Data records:
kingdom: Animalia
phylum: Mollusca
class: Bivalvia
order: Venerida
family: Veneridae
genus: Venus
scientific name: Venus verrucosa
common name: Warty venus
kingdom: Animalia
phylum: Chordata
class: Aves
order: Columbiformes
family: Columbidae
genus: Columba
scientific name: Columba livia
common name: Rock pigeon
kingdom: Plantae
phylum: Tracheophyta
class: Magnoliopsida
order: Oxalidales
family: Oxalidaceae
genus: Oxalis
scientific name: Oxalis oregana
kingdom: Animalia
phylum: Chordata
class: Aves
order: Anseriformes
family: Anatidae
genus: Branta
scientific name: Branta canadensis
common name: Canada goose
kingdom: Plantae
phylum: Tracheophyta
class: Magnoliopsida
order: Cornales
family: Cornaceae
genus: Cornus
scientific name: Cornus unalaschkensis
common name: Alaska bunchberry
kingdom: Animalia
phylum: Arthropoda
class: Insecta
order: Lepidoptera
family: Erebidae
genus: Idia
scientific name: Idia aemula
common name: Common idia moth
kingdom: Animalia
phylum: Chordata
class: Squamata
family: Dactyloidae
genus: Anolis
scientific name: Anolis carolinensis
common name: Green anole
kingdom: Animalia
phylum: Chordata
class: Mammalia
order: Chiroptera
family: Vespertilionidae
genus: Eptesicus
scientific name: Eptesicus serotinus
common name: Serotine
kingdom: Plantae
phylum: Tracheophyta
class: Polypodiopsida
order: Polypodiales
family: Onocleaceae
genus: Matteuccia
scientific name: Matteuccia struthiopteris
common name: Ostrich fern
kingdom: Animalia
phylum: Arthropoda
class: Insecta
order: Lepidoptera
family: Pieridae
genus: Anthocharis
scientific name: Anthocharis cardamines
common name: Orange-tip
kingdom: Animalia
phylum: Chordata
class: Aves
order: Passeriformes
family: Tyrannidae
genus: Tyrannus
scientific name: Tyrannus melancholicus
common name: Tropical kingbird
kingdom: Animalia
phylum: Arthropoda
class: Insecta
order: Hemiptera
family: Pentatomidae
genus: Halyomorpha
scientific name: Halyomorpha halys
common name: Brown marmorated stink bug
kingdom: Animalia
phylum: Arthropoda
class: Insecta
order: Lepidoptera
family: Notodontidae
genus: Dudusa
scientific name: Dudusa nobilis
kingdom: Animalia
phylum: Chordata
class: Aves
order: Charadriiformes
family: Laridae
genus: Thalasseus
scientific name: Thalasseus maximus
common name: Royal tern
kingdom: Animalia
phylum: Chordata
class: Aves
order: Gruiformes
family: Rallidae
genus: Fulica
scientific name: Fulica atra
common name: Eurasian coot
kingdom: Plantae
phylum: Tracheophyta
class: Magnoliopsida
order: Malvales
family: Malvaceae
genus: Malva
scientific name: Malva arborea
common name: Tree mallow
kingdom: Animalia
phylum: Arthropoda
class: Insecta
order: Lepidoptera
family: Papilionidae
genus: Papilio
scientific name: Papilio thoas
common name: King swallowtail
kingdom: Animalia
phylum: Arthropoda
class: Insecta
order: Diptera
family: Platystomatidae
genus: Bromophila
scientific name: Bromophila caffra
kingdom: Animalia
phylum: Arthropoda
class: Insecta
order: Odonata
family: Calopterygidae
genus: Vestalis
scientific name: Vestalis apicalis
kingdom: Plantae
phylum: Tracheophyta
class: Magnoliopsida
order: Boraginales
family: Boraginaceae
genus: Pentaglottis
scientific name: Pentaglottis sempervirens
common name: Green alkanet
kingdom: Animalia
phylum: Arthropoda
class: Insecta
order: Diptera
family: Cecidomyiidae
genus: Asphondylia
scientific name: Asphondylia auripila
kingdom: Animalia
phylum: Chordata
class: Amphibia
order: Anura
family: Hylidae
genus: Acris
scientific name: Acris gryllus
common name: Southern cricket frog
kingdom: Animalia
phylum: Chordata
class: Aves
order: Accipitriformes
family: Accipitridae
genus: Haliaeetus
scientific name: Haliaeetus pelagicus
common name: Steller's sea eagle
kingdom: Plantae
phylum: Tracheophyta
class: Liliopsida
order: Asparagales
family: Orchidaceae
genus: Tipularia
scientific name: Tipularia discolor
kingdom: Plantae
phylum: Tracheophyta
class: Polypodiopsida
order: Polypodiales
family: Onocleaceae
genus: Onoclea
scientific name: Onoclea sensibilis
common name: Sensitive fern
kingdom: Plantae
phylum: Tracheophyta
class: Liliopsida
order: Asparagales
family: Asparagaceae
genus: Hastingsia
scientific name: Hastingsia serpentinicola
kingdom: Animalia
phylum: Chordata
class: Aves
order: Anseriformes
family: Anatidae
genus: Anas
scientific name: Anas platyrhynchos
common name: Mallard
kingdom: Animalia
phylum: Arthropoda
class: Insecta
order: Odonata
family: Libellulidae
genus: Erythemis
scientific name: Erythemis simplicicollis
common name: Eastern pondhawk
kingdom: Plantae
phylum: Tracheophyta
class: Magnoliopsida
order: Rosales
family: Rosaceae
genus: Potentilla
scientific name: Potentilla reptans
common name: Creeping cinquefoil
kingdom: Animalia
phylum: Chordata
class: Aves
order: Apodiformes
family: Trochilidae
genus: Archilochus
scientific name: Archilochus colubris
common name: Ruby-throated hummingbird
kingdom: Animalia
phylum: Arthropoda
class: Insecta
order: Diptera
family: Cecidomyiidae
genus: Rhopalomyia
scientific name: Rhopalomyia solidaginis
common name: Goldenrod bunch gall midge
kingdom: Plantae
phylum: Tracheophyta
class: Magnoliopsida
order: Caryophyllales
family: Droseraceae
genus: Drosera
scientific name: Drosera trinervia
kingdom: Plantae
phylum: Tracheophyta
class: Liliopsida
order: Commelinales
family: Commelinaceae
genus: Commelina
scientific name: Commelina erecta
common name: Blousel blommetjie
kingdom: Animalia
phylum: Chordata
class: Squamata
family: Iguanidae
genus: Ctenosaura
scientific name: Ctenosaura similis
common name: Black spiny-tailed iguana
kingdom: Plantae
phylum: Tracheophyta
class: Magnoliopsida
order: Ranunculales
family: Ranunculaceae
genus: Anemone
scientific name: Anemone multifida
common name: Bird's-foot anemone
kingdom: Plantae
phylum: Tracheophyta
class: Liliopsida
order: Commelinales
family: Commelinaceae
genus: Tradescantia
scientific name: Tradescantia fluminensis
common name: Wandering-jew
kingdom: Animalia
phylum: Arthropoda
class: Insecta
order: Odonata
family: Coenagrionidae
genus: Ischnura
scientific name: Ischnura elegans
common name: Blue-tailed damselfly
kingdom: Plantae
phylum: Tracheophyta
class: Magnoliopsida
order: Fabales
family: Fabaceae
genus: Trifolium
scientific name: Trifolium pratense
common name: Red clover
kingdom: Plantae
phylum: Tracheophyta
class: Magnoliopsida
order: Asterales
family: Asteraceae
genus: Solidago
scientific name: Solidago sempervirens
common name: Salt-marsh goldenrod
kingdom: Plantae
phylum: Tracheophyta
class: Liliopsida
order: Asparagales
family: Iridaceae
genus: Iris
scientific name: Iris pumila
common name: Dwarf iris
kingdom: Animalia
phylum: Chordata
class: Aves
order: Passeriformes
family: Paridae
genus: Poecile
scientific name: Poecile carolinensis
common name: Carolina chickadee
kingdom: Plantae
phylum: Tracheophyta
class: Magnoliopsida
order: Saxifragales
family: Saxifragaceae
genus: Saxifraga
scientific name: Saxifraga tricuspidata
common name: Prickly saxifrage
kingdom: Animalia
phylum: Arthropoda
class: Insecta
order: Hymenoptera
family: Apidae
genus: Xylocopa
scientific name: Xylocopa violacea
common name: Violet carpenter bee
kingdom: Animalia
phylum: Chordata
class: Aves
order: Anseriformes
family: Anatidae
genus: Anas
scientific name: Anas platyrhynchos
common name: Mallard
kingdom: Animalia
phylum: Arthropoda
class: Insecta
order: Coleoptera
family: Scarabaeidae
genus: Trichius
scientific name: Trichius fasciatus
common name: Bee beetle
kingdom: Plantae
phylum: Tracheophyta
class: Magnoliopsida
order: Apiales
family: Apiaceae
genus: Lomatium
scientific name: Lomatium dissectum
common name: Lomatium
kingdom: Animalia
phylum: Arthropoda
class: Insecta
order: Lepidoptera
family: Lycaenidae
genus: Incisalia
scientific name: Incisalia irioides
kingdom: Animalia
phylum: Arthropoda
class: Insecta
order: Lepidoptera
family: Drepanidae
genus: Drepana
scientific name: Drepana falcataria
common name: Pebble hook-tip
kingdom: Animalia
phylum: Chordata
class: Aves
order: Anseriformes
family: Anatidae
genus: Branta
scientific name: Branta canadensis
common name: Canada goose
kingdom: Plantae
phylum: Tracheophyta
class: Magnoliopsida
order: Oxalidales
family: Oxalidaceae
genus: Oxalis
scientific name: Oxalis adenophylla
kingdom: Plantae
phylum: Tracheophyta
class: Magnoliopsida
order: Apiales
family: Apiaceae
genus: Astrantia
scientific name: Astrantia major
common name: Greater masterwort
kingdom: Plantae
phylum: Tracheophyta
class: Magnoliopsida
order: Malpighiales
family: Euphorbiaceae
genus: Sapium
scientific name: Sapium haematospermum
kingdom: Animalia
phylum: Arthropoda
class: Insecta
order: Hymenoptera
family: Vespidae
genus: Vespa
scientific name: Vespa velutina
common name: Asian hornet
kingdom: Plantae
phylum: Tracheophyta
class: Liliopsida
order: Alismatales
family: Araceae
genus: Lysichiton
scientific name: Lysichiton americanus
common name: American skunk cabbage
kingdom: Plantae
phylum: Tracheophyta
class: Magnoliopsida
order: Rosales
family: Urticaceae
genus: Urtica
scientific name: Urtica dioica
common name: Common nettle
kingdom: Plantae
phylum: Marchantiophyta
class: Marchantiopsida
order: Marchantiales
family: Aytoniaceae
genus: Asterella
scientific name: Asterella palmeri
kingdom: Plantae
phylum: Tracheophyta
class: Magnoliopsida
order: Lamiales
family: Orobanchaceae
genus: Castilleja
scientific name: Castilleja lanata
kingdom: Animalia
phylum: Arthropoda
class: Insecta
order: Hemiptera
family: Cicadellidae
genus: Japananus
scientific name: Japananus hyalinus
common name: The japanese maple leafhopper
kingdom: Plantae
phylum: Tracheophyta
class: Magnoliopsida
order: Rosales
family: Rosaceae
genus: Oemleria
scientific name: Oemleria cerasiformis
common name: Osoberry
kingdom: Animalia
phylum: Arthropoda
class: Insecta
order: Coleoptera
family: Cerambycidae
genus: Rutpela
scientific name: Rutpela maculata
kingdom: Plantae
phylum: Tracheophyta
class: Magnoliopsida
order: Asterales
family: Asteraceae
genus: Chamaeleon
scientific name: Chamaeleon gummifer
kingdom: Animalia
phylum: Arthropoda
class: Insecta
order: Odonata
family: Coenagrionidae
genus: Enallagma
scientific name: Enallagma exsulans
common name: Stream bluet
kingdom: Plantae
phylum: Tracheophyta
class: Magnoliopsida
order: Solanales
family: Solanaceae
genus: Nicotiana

**Problem details:** Print the lines of the rows above exactly as they appear, starting with the line containing "family: Vespidae" and ending with the line containing "genus: Urtica", with both of those lines included.

**Response to this task:**
family: Vespidae
genus: Vespa
scientific name: Vespa velutina
common name: Asian hornet
kingdom: Plantae
phylum: Tracheophyta
class: Liliopsida
order: Alismatales
family: Araceae
genus: Lysichiton
scientific name: Lysichiton americanus
common name: American skunk cabbage
kingdom: Plantae
phylum: Tracheophyta
class: Magnoliopsida
order: Rosales
family: Urticaceae
genus: Urtica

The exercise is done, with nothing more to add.